Effect of Excessive Application of Chemical Fertilizers
Fertilizers are substance used to add nutrients to the soil to promote soil fertility and increase plant growth.
Soil health relies on balanced macronutrients and micronutrients, as well as microbial health. It’s very much complicated than simply adding nitrogen, phosphorus and potassium (NPK) to the soil and calling it a day.
Unfortunately, our soils are exposed to hazards as a result of our unsustainable farming and gardening practices, and this has some negative effects on human health (especially if high concentrations of toxic substances found in soil, penetrates into the groundwater which may be used for drinking) and the environment.
Groundwater pollution is the major problem of chemical fertilizers, this is because, when you apply nitrogen fertilizers to the soil, it breaks down into nitrates and move easily in the soil, and because it is water-soluble, it can stay in groundwater for decades, however the addition of more nitrogen over the years, has accumulative effect.

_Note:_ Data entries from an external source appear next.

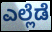
ಎಲ್ಲೆಡೆ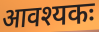
आवश्यकः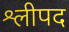
श्लीपदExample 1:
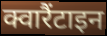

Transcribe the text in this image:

क्वारैंटाइन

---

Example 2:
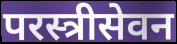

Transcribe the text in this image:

परस्त्रीसेवन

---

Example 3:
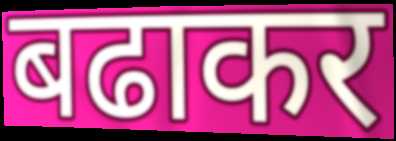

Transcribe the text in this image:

बढाकर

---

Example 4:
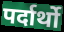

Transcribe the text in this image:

पर्दार्थो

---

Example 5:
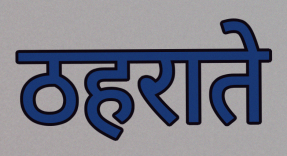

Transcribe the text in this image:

ठहराते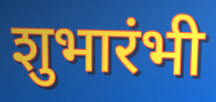
शुभारंभीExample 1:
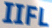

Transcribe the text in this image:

IIFL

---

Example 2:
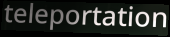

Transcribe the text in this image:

teleportation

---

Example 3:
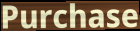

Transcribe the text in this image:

Purchase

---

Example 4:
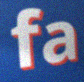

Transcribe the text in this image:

fa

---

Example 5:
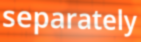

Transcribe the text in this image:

separately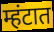
म्हंटात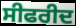
ਸੀਫਰੀਦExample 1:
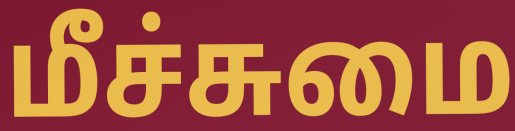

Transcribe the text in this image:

மீச்சுமை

According to the University of Wisconsin, Madison, the effects of chemical fertilizers are compounded when mixed with a single pesticide. They discovered that, it alter immune, endocrine and nervous system functions in mice, as well as influence on children’s and fetus’s developing neurological, endocrine and immune systems. These influences “portend change in ability to learn and in patterns of aggression.

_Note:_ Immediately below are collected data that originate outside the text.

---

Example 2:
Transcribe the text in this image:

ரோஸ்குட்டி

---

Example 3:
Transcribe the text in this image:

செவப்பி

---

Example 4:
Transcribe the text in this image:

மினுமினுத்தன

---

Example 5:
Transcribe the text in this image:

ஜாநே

Groundwater contamination has been linked to gastric cancer, goiter, birth malformations, and hypertension; testicular cancer and stomach cancer.

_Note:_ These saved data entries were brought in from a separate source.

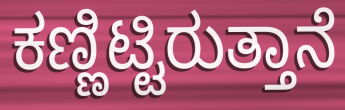
ಕಣ್ಣಿಟ್ಟಿರುತ್ತಾನೆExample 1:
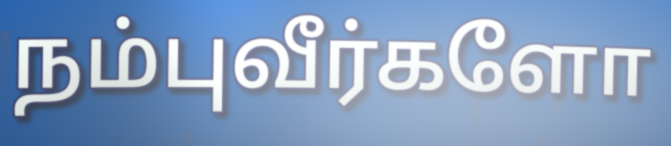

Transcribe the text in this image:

நம்புவீர்களோ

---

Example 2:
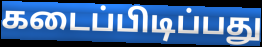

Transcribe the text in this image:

கடைப்பிடிப்பது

Excessive air- and water-borne nitrogen from fertilizers may cause respiratory ailments, cardiac disease, and several cancers. It can also inhibit crop growth, increase allergenic pollen production.
The most dangerous effect of chemical fertilizers is called methemoglobinemia. In infants it is also known as Blue Baby Syndrome. The risk usually occurs when infants are given formula reconstituted with nitrate contaminated water. The condition causes a decrease in oxygen in the blood and results in a blue-grey skin colour, causes lethargy and/or irritability and can lead to death.
ROOT BURN PROBLEM Root burn is a condition where the root of plants suffers damage from the overuse of chemical fertilizers. According to Optimara/Holtkamp Greenhouses, low-quality fertilizers often contain urea, which is a source of nitrogen. Over fertilizing with high-quality fertilizers can lead to root burn due to an overabundance of soluble salts in the soil. The salts essentially burn the roots, and even sometimes the foliage. Plants that suffer from root burn become stunted, wilted and are often unable to flower. In severe cases of root burn, the roots may not be able to carry any water to the plant. This has impact not only on the aquatic ecosystem, but on local societies who depend on food sourced from those areas.
ENVIRONMENTAL PROBLEM Excessive chemical fertilizers can be washed by rain and drains eventually, making its way into bodies of water, such as rivers and lakes causing pollution. Although the environmental impact is considerably larger from the overuse of fertilizers on farms — simply due to the amount they use — it’s also a problem from fertilizers use in home gardens. The misuse of fertilizer often has negative effects on fish and other aquatic animals. Algae feed off of the nutrients in fertilizers, using up oxygen that fish and other animals need. Additionally, ammonia released by fertilizer is harmful to fish.
HOW TO PREVENT THIS HAZARDS • Your borehole or well water should be tested regularly by a reputable laboratory. • Reduce the use of chemical fertilizers. • Support organic and sustainable agriculture. • Take part in protecting organic practices and standards.
Thus, washing of fruits and vegetables from the market before eating them is very important.
It is better to stick to organic manure, because it does not have any harmful effect on humans and it is environmental friendly or you minimize the use of chemical fertilizers on your farm.